Blizzards and other natural disasters can have serious repercussions for society and the environment, such as destruction of property, loss of life, and interruption of basic services.
Just like other natural disasters, local, national, and international organizations typically need to work together to respond to and recover from blizzards.
Finally, climate change is a growing concern for disaster preparedness and management as it contributes to the frequency and severity of many natural disasters.
This includes blizzards.
Reducing the risks and impacts of these catastrophic events requires adaptation measures and public awareness efforts.
What are Some Examples of Blizzards?
To better understand what a blizzard is and how meteorologists classify it, you need to learn a bit from real examples:
The Great Blizzard
Between March 11 and 14, 1888, the Great Blizzard occurred, making it the most well-known blizzard in history.
The eastern United States was hit by this blizzard, all the way from Maine to Maryland.
Newly expanding cities in New England and New York City came to a grinding standstill when 139 centimeters (55 inches) of snow blanketed the region.
Around one-quarter of the country’s population at the time resided in New England, making the region especially vulnerable to the blizzard’s effects.
Four hundred persons were killed by the storm.
Examples of Blizzards
Recent examples of devastating blizzards include the two that hit the Washington, DC area in 2010.
These storms occurred on February 4-7 and February 9-11.
The first storm started in Pennsylvania and dropped snow all the way to North Carolina. This initial storm dumped anywhere from 25 to 76 centimeters of snow.
In the northeastern United States, the storm affected nearly 45 million people.
A second blizzard hit before these states had fully recovered from the first.
Snowfall totals from the new storm ranged from 15 to 38 in the Washington, D.C. metro area, with neighboring Maryland reporting nearly 60 centimeters on top of the snow that had already fallen.
Tips for Staying Safe in a Blizzard
As you may have gathered, things can quickly become dangerous when up against a blizzard.

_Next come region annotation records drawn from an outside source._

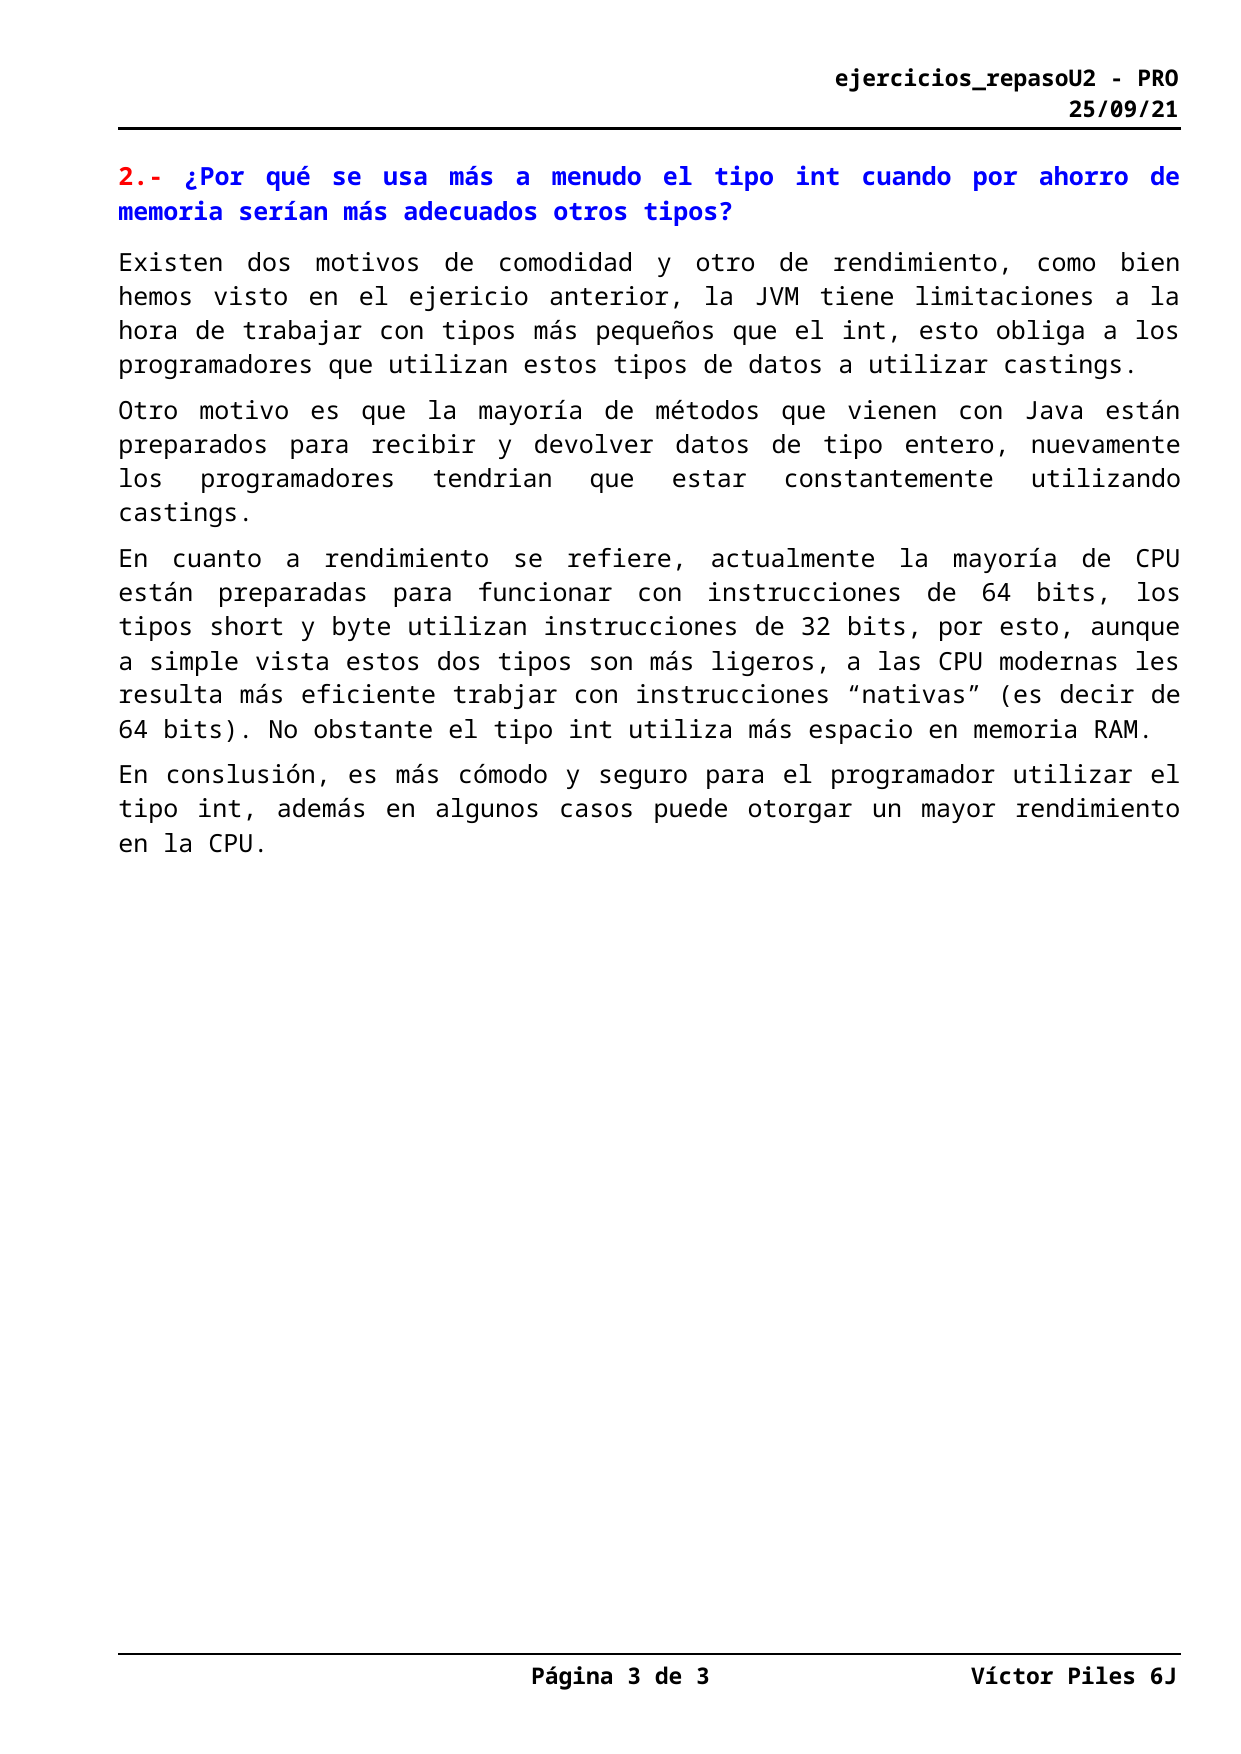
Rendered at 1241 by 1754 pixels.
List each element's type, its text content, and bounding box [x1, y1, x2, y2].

text En conslusión, es más cómodo y seguro para el programador utilizar el tipo int, además en algunos casos puede otorgar un mayor rendimiento en la CPU. [118, 757, 1181, 859]
text En cuanto a rendimiento se refiere, actualmente la mayoría de CPU están preparadas para funcionar con instrucciones de 64 bits, los tipos short y byte utilizan instrucciones de 32 bits, por esto, aunque a simple vista estos dos tipos son más ligeros, a las CPU modernas les resulta más eficiente trabjar con instrucciones “nativas” (es decir de 64 bits). No obstante el tipo int utiliza más espacio en memoria RAM. [118, 541, 1181, 745]
text 2.- ¿Por qué se usa más a menudo el tipo int cuando por ahorro de memoria serían más adecuados otros tipos? [118, 159, 1181, 227]
text Existen dos motivos de comodidad y otro de rendimiento, como bien hemos visto en el ejericio anterior, la JVM tiene limitaciones a la hora de trabajar con tipos más pequeños que el int, esto obliga a los programadores que utilizan estos tipos de datos a utilizar castings. [118, 245, 1181, 381]
text Otro motivo es que la mayoría de métodos que vienen con Java están preparados para recibir y devolver datos de tipo entero, nuevamente los programadores tendrian que estar constantemente utilizando castings. [118, 393, 1181, 529]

Therefore, you need to learn ways to stay safe in a blizzard.
Here are few things to remember:
- Listen to the news to get the heads-up on winter storms or blizzard warnings.

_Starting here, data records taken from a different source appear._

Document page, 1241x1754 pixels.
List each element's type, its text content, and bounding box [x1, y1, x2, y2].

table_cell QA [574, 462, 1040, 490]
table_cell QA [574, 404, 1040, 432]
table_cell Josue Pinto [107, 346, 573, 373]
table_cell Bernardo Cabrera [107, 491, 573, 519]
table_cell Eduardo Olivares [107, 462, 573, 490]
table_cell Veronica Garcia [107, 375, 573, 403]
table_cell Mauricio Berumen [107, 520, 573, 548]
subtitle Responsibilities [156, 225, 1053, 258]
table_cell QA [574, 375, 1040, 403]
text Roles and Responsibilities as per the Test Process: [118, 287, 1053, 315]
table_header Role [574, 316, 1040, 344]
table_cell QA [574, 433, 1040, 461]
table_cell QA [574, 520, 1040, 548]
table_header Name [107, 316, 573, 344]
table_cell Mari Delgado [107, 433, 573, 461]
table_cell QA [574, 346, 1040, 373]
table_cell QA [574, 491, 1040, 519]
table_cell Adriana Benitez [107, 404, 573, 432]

- Be prepared for the possibility of power outage.
- Keep candles, flashlights, batteries, and a portable phone around.
- Prepare your medication bag to deal with any medical emergency.
- Stock up on bread, peanut butter, cereals, and canned goods.
Fact: A weather advice implies you should be on the lookout for potentially dangerous weather, while a watch says you should start making preparations now.
Is a blizzard a natural disaster?
Yes, blizzards are usually classified as natural disasters.
Even if you check with insurance companies, you will see that they include blizzards under the category of “natural disasters.”
While different organizations define blizzards differently, they all can prove devastating.
That is why it is important to not ignore any warnings and prepare yourself to stay safe during a blizzard.